- Episode no.: Season 3 Episode 2
- Directed by: Mark Cendrowski
- Written by: Jim Reynolds
- Production code: 3X5552
- Original air date: September 28, 2009

Guest appearance
- Lewis Black as Professor Crawley;

Episode chronology
| ← Previous "The Electric Can Opener Fluctuation" | Next → "The Gothowitz Deviation" |
- The Big Bang Theory season 3

= The Jiminy Conjecture =

"The Jiminy Conjecture" is the second episode of the third season of the American television sitcom The Big Bang Theory. It first aired on CBS in the United States on September 28, 2009. It is the 42nd episode overall. The episode features a guest appearance by American comedian Lewis Black.

==Plot==
Sheldon, Raj and Howard are at the comic book store and are surprised to see Leonard arrive, expecting him to be having sex with Penny. After Howard and Raj question Leonard, he characterizes their sex as "just fine" and "not bad, but not great". Later, Howard and Raj mock him about it, which causes Sheldon to explain to Penny what Leonard said. She leaves in embarrassment, with Leonard following her. He tries to justify his actions and asks her how she found the sex. When she characterizes it as "okay", they decide that discussing the problem will not make it better and decide to get very drunk before having sex. Unfortunately, they both end up constantly vomiting.

Meanwhile, Howard and Sheldon get involved in an argument about the species of a cricket they can hear from the apartment. Sheldon insists it is a snowy tree cricket while Howard maintains that it is a common field cricket. They decide to make a bet, Sheldon staking his "Flash of Two Worlds" against Howard's Fantastic Four #48. After thoroughly searching the apartment, Sheldon climbs down the elevator shaft in the hallway and his flashlight's battery runs out. Howard and Raj hear the cricket and check the stairwell, leaving Sheldon in a darkened elevator shaft.

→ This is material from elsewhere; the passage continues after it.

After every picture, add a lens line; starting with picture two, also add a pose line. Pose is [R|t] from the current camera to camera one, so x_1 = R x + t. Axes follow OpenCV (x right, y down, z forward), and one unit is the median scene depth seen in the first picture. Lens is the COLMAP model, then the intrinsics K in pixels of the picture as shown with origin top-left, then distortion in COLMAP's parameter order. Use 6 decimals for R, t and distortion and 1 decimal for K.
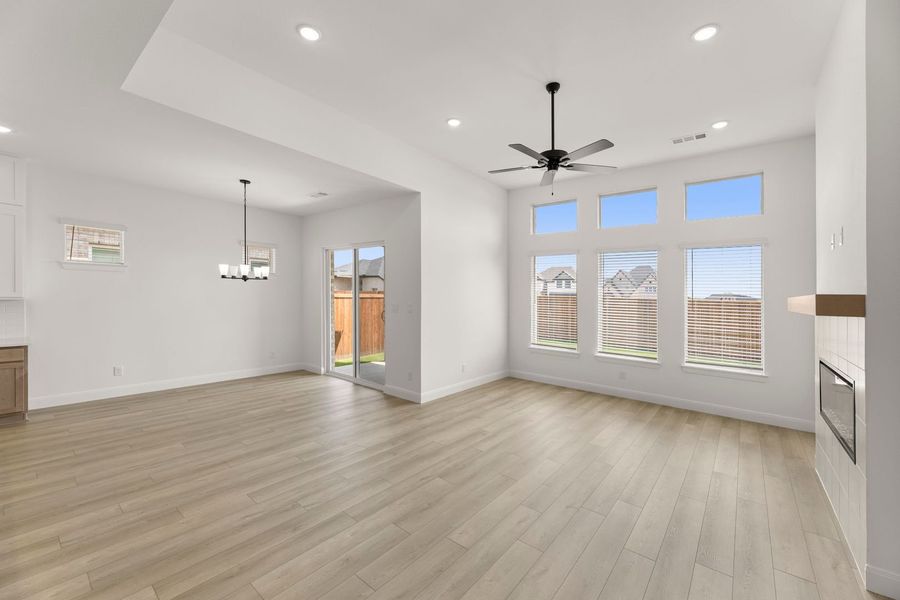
lens RADIAL K [[359.3, 0, 452.0], [0, 359.3, 300.2], [0, 0, 1]] dist [0.001355, 0.000000]
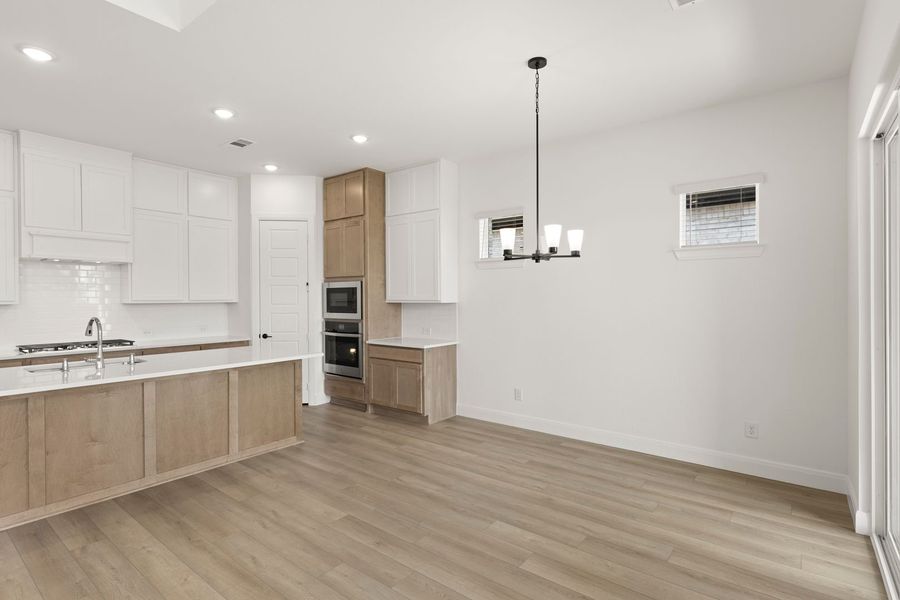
lens RADIAL K [[455.3, 0, 450.0], [0, 455.3, 300.0], [0, 0, 1]] dist [0.000380, 0.000184]
pose [[0.009930, -0.019037, -0.999769, 0.091894], [-0.013027, 0.999731, -0.019166, 0.018777], [0.999866, 0.013214, 0.009680, 1.213881]]
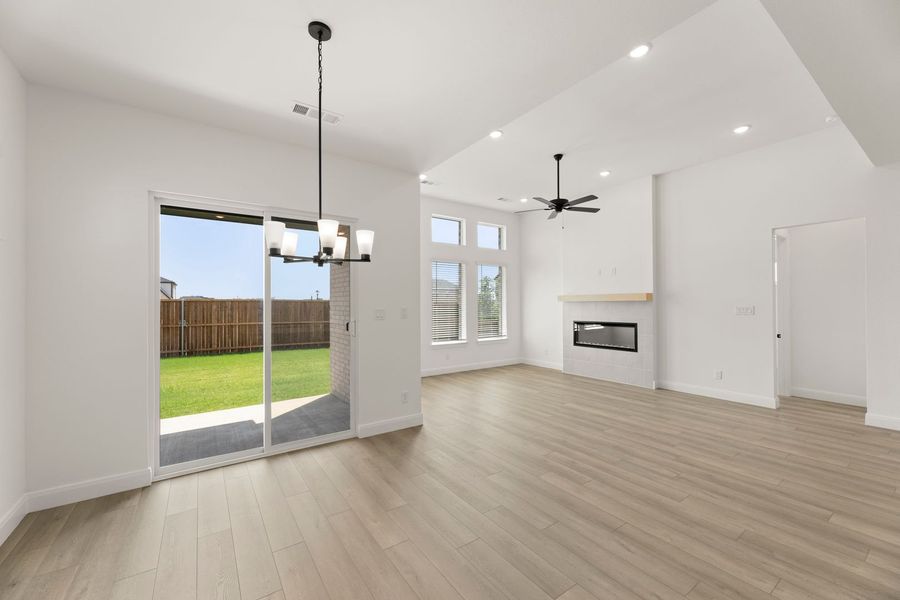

They find the cricket and argue over a name, with Raj and Howard calling it "Toby" and Sheldon wanting to call it "Jiminy". They fail to identify the species, even with an insect guide. They settle the bet by taking the cricket to Professor Crawley, Caltech's depressed entomologist, who has just lost funding for his lab. Howard is proven correct since it is a common field cricket, much to Sheldon's disappointment.

Soon after, Sheldon talks to Penny, and he tells her that she and Leonard can always go back to being friends. When he mentions to Leonard that he spoke to Penny about their sex life, he goes over to talk to her. They decide to just be friends, but it is clear that neither really wants that and they quickly start kissing.

==Reception==
On the night of its first broadcast on September 28, 2009, the episode was watched by 13.27 million households. Based on Nielsen ratings, the episode received an 8.0 rating/12 share. Between viewers aged between 18 and 49, it received a 5.3 rating/13 share.

The TV Critic rated the episode 58 out of 100, stating that it was "a decent episode", but also describing it as "enjoyable" and "simple". Emily VanDerWerff of The A.V. Club complimented Sheldon's carefully chosen vocabulary and the cricket storyline, she criticized the plot between Leonard and Penny. Overall, the episode was rated a B.

James Chamberlin of IGN described it as "one of The Big Bang Theorys funniest episodes", rating it 8.7 out of 10.